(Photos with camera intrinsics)
+++
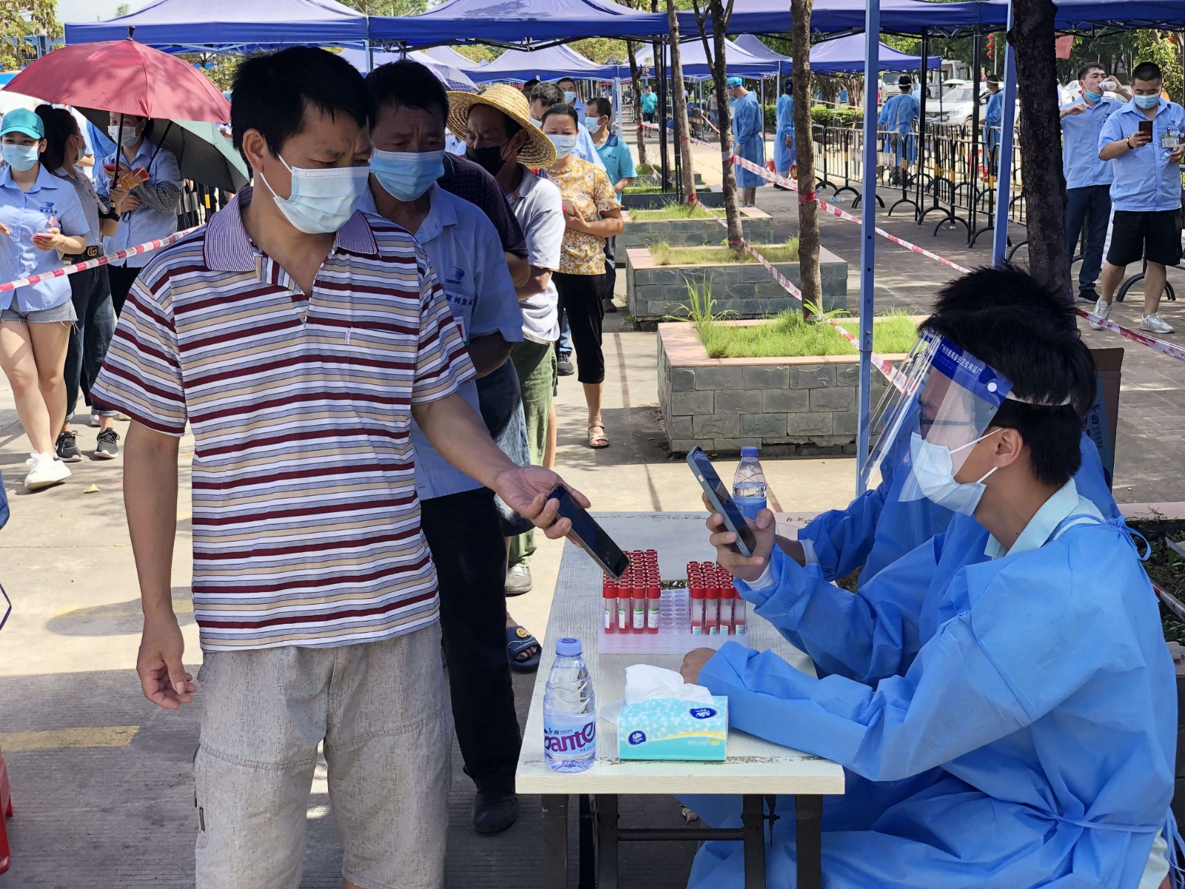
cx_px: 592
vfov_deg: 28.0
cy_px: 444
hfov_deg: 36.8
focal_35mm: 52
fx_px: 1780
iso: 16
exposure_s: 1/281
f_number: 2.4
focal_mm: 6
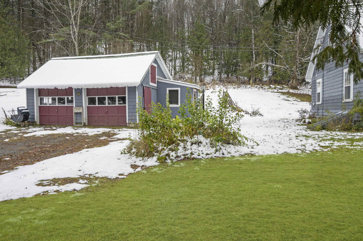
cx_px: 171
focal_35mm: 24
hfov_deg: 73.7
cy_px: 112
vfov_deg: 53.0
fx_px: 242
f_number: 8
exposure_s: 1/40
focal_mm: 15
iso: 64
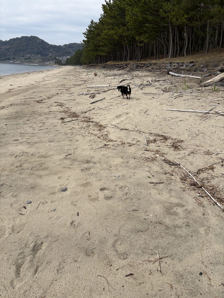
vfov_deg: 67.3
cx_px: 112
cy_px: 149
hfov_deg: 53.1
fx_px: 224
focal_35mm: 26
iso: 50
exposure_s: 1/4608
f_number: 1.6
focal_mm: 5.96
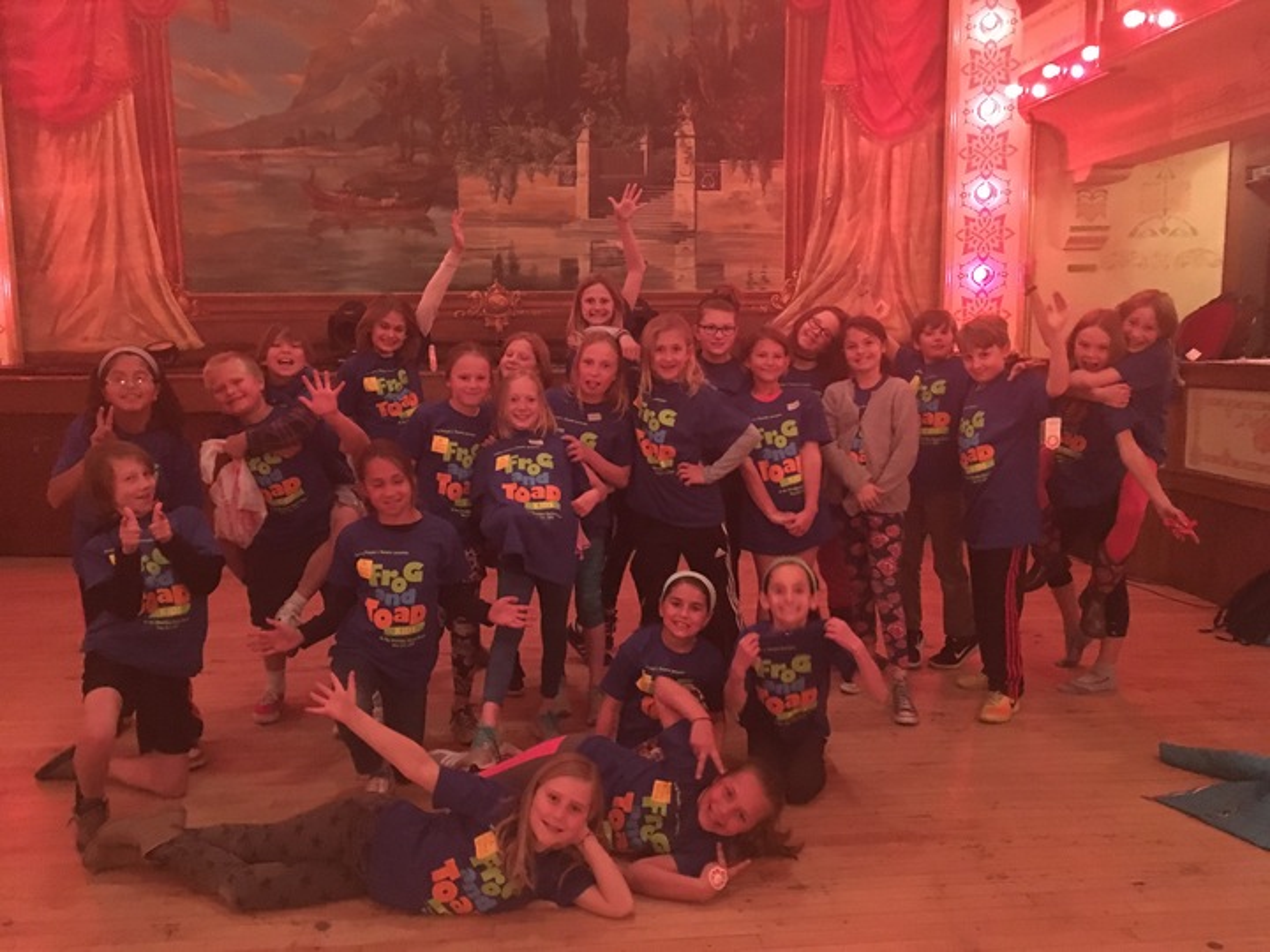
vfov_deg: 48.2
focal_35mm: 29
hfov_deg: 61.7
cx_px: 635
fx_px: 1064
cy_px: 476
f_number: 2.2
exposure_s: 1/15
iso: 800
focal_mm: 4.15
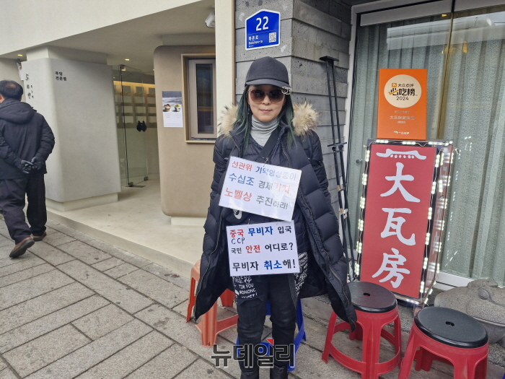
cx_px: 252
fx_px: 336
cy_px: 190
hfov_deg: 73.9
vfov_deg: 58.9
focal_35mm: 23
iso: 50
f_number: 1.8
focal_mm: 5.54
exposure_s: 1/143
+++
An exact copy of all the data above is required; omit any pictures.

cx_px: 592
vfov_deg: 28.0
cy_px: 444
hfov_deg: 36.8
focal_35mm: 52
fx_px: 1780
iso: 16
exposure_s: 1/281
f_number: 2.4
focal_mm: 6
cx_px: 171
focal_35mm: 24
hfov_deg: 73.7
cy_px: 112
vfov_deg: 53.0
fx_px: 242
f_number: 8
exposure_s: 1/40
focal_mm: 15
iso: 64
vfov_deg: 67.3
cx_px: 112
cy_px: 149
hfov_deg: 53.1
fx_px: 224
focal_35mm: 26
iso: 50
exposure_s: 1/4608
f_number: 1.6
focal_mm: 5.96
vfov_deg: 48.2
focal_35mm: 29
hfov_deg: 61.7
cx_px: 635
fx_px: 1064
cy_px: 476
f_number: 2.2
exposure_s: 1/15
iso: 800
focal_mm: 4.15
cx_px: 252
fx_px: 336
cy_px: 190
hfov_deg: 73.9
vfov_deg: 58.9
focal_35mm: 23
iso: 50
f_number: 1.8
focal_mm: 5.54
exposure_s: 1/143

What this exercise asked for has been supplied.